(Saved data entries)

##########

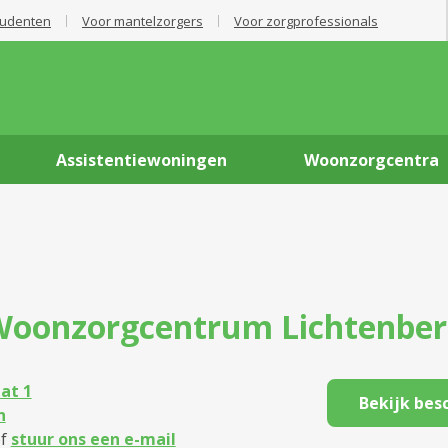
tudenten
Voor mantelzorgers
Voor zorgprofessionals
Assistentiewoningen
Woonzorgcentra
Woonzorgcentrum
Lichtenbe
at 1
Bekijk bes
n
f
stuur ons een e-mail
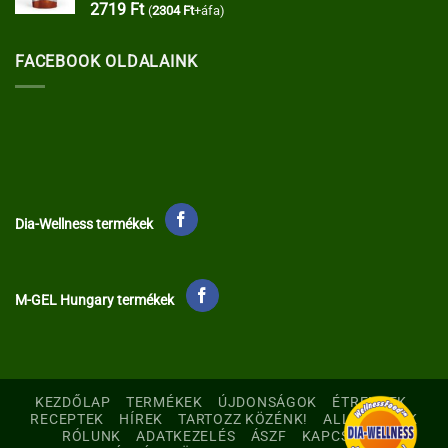
2719
Ft
(
2304
Ft
+áfa)
FACEBOOK OLDALAINK
Dia-Wellness termékek
M-GEL Hungary termékek
KEZDŐLAP
TERMÉKEK
ÚJDONSÁGOK
ÉTRENDEK
RECEPTEK
HÍREK
TARTOZZ KÖZÉNK!
ALLERGÉNEK
RÓLUNK
ADATKEZELÉS
ÁSZF
KAPCSOLAT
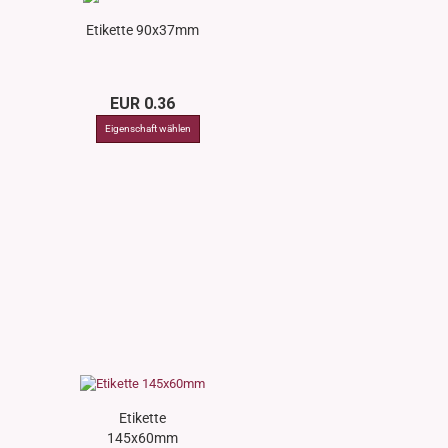
Etikette 90x37mm
EUR 0.36
Etikette
145x60mm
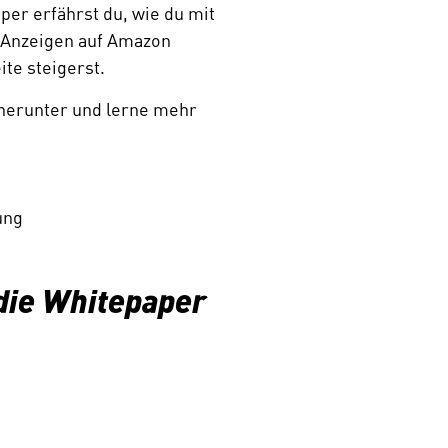
er erfährst du, wie du mit 
Anzeigen auf Amazon 
te steigerst.  
herunter und lerne mehr 
ng  
die Whitepaper 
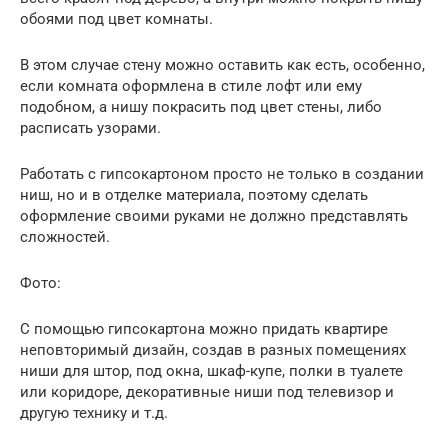
обоями под цвет комнаты.
В этом случае стену можно оставить как есть, особенно,
если комната оформлена в стиле лофт или ему
подобном, а нишу покрасить под цвет стены, либо
расписать узорами.
Работать с гипсокартоном просто не только в создании
ниш, но и в отделке материала, поэтому сделать
оформление своими руками не должно представлять
сложностей.
Фото:
С помощью гипсокартона можно придать квартире
неповторимый дизайн, создав в разных помещениях
ниши для штор, под окна, шкаф-купе, полки в туалете
или коридоре, декоративные ниши под телевизор и
другую технику и т.д.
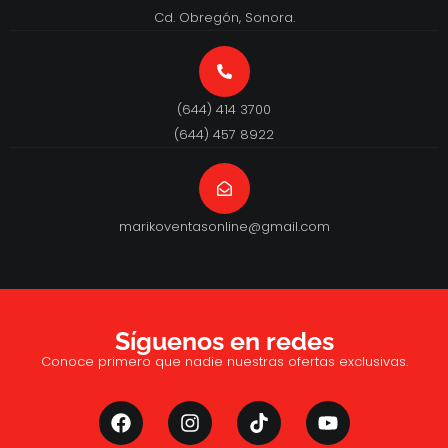
Cd. Obregón, Sonora.
(644) 414 3700
(644) 457 8922
marikoventasonline@gmail.com
Síguenos en redes
Conoce primero que nadie nuestras ofertas exclusivas.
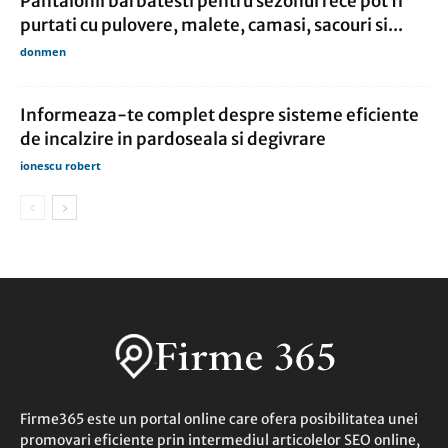
Pantalonii barbatesti pentru sezonul rece pot fi
purtati cu pulovere, malete, camasi, sacouri si...
donmen
Informeaza-te complet despre sisteme eficiente
de incalzire in pardoseala si degivrare
ionescu robert
Firme365 este un portal online care ofera posibilitatea unei
promovari eficiente prin intermediul articolelor SEO online,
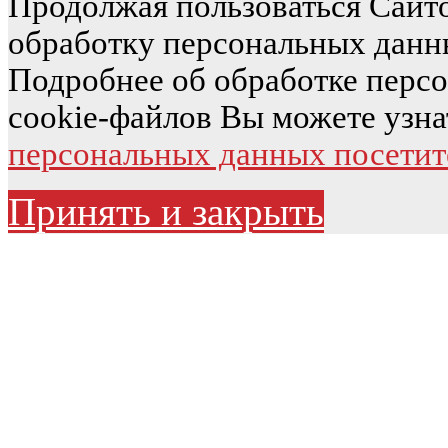
Продолжая пользоваться Сайто
обработку персональных данн
Подробнее об обработке перс
cookie-файлов Вы можете узна
персональных данных посетит
Принять и закрыть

##########

• **What is needed**
List each line of the entries above that contains the word "цвет".

• **Written answer**
обоями под цвет комнаты.
подобном, а нишу покрасить под цвет стены, либо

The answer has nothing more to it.